Manuscript Title:

TOPIC MODELING USING DOCUMENT PIVOT APPROACH WITH FIXED WINDOW

Author:

MUSHTAQ AHMED, RAFAQAT KAZMI, NADEEM SARWAR, MUHAMMAD MURAD KHAN, ALI SAMAD TAUNI, SUNNIA IKRAM, AMNA IKRAM

DOI Number:

DOI:10.17605/OSF.IO/S6N58

Published : 2023-02-10

About the author(s)

1. MUSHTAQ AHMED - Department of Computer Science, the Islamia University of Bahawalpur Pakistan.
2. RAFAQAT KAZMI - Department of Software Engineering, the Islamia University of Bahawalpur, Pakistan.
3. NADEEM SARWAR - Department of Computer Science, Bahira University Lahore Campus Pakistan.
4. MUHAMMAD MURAD KHAN - Government College University Faisalabad.
5. ALI SAMAD TAUNI - Department of Data Science. The Islamia University of Bahawalpur.
6. SUNNIA IKRAM - Department of Software Engineering, the Islamia University of Bahawalpur.
7. AMNA IKRAM - Department of Computer Science & IT, Government Sadiq College Women University, Bahawalpur, Pakistan.

Full Text : PDF

Abstract

Twitter is very popular social media and micro blogging platform. The tweet of twitter are limited to 140 character and people are using this platform for getting information and keep themselves up to date in term of latest information and events. Topic modeling means to find the Topic Headings from the textual dataset. This research performed topic modeling using the document pivot approach on Twitter data, as this method was not suitable for generating the topic from Twitter stream data.

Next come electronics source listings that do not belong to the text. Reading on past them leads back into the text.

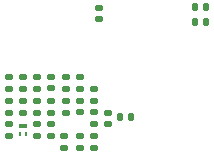
<source format=gbr>
%TF.GenerationSoftware,KiCad,Pcbnew,7.0.1*%
%TF.CreationDate,2024-01-06T01:51:29+00:00*%
%TF.ProjectId,rfid_module,72666964-5f6d-46f6-9475-6c652e6b6963,rev?*%
%TF.SameCoordinates,Original*%
%TF.FileFunction,Paste,Bot*%
%TF.FilePolarity,Positive*%
%FSLAX46Y46*%
G04 Gerber Fmt 4.6, Leading zero omitted, Abs format (unit mm)*
G04 Created by KiCad (PCBNEW 7.0.1) date 2024-01-06 01:51:29*
%MOMM*%
%LPD*%
G01*
G04 APERTURE LIST*
G04 Aperture macros list*
%AMRoundRect*
0 Rectangle with rounded corners*
0 $1 Rounding radius*
0 $2 $3 $4 $5 $6 $7 $8 $9 X,Y pos of 4 corners*
0 Add a 4 corners polygon primitive as box body*
4,1,4,$2,$3,$4,$5,$6,$7,$8,$9,$2,$3,0*
0 Add four circle primitives for the rounded corners*
1,1,$1+$1,$2,$3*
1,1,$1+$1,$4,$5*
1,1,$1+$1,$6,$7*
1,1,$1+$1,$8,$9*
0 Add four rect primitives between the rounded corners*
20,1,$1+$1,$2,$3,$4,$5,0*
20,1,$1+$1,$4,$5,$6,$7,0*
20,1,$1+$1,$6,$7,$8,$9,0*
20,1,$1+$1,$8,$9,$2,$3,0*%
G04 Aperture macros list end*
%ADD10RoundRect,0.140000X0.140000X0.170000X-0.140000X0.170000X-0.140000X-0.170000X0.140000X-0.170000X0*%
%ADD11RoundRect,0.140000X-0.170000X0.140000X-0.170000X-0.140000X0.170000X-0.140000X0.170000X0.140000X0*%
%ADD12RoundRect,0.135000X-0.185000X0.135000X-0.185000X-0.135000X0.185000X-0.135000X0.185000X0.135000X0*%
%ADD13RoundRect,0.140000X0.170000X-0.140000X0.170000X0.140000X-0.170000X0.140000X-0.170000X-0.140000X0*%
%ADD14RoundRect,0.135000X0.185000X-0.135000X0.185000X0.135000X-0.185000X0.135000X-0.185000X-0.135000X0*%
%ADD15RoundRect,0.062500X0.062500X0.137500X-0.062500X0.137500X-0.062500X-0.137500X0.062500X-0.137500X0*%
%ADD16RoundRect,0.100000X-0.250000X0.100000X-0.250000X-0.100000X0.250000X-0.100000X0.250000X0.100000X0*%
G04 APERTURE END LIST*
D10*
%TO.C,C211*%
X108180000Y-65600000D03*
X107220000Y-65600000D03*
%TD*%
%TO.C,C303*%
X114480000Y-56300000D03*
X113520000Y-56300000D03*
%TD*%
D11*
%TO.C,C204*%
X103800000Y-62220000D03*
X103800000Y-63180000D03*
%TD*%
D12*
%TO.C,R212*%
X102600000Y-62190000D03*
X102600000Y-63210000D03*
%TD*%
%TO.C,R218*%
X101400000Y-66190000D03*
X101400000Y-67210000D03*
%TD*%
D13*
%TO.C,C203*%
X103800000Y-65180000D03*
X103800000Y-64220000D03*
%TD*%
%TO.C,C213*%
X106200000Y-66180000D03*
X106200000Y-65220000D03*
%TD*%
D14*
%TO.C,R215*%
X100200000Y-67210000D03*
X100200000Y-66190000D03*
%TD*%
D12*
%TO.C,R214*%
X101400000Y-64190000D03*
X101400000Y-65210000D03*
%TD*%
D13*
%TO.C,C210*%
X102500000Y-68180000D03*
X102500000Y-67220000D03*
%TD*%
D12*
%TO.C,R217*%
X97800000Y-64190000D03*
X97800000Y-65210000D03*
%TD*%
D14*
%TO.C,R216*%
X97800000Y-67210000D03*
X97800000Y-66190000D03*
%TD*%
D13*
%TO.C,C202*%
X99000000Y-63180000D03*
X99000000Y-62220000D03*
%TD*%
D14*
%TO.C,R203*%
X99000000Y-65210000D03*
X99000000Y-64190000D03*
%TD*%
D10*
%TO.C,C304*%
X114480000Y-57500000D03*
X113520000Y-57500000D03*
%TD*%
D13*
%TO.C,C501*%
X105400000Y-57280000D03*
X105400000Y-56320000D03*
%TD*%
D14*
%TO.C,R211*%
X105000000Y-64210000D03*
X105000000Y-63190000D03*
%TD*%
D15*
%TO.C,Q204*%
X99225000Y-67050000D03*
X98775000Y-67050000D03*
D16*
X99000000Y-66350000D03*
%TD*%
D14*
%TO.C,R213*%
X102600000Y-65210000D03*
X102600000Y-64190000D03*
%TD*%
D12*
%TO.C,R210*%
X100200000Y-62190000D03*
X100200000Y-63210000D03*
%TD*%
D13*
%TO.C,C201*%
X97800000Y-63180000D03*
X97800000Y-62220000D03*
%TD*%
D14*
%TO.C,R221*%
X105000000Y-68210000D03*
X105000000Y-67190000D03*
%TD*%
%TO.C,R222*%
X105000000Y-66210000D03*
X105000000Y-65190000D03*
%TD*%
%TO.C,R208*%
X100200000Y-65210000D03*
X100200000Y-64190000D03*
%TD*%
D12*
%TO.C,R220*%
X103800000Y-67190000D03*
X103800000Y-68210000D03*
%TD*%
D13*
%TO.C,C206*%
X101400000Y-63160000D03*
X101400000Y-62200000D03*
%TD*%
M02*

</source>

This research implemented the document pivot using a Fixed Window approach by using Term Frequency-Inverse Document Frequency (TF-IDF) method in such a way on the twitter stream data that it will generate results in terms of topics high accuracy volume and solve the issue of sort of noise, rapidly changing contents and a very short size of the document. This research also conducted a cross-verification using the probabilistic topic modeling method's algorithm that is known as Latent Dirichlet Allocation (LDA). The result of both the Latent Dirichlet Allocation approach and the Term Frequency-Inverse Document Frequency algorithm compared. This comparative analysis shows that Topic Modeling using Document Pivot Approach with Fixed Window Operation shows more accuracy results and perform well processing on short text micro blogging data, which was limitation and gaps in previous researches. This accuracy results of this study are higher than currently using algorithm of Latent Dirichlet Allocation.


Keywords

Topic Modelling, Document Pivot Approach, Fixed Window, LDA (Latent Dirichlet Allocation), TF-IDF (Term Frequency-Inverse Document Frequency).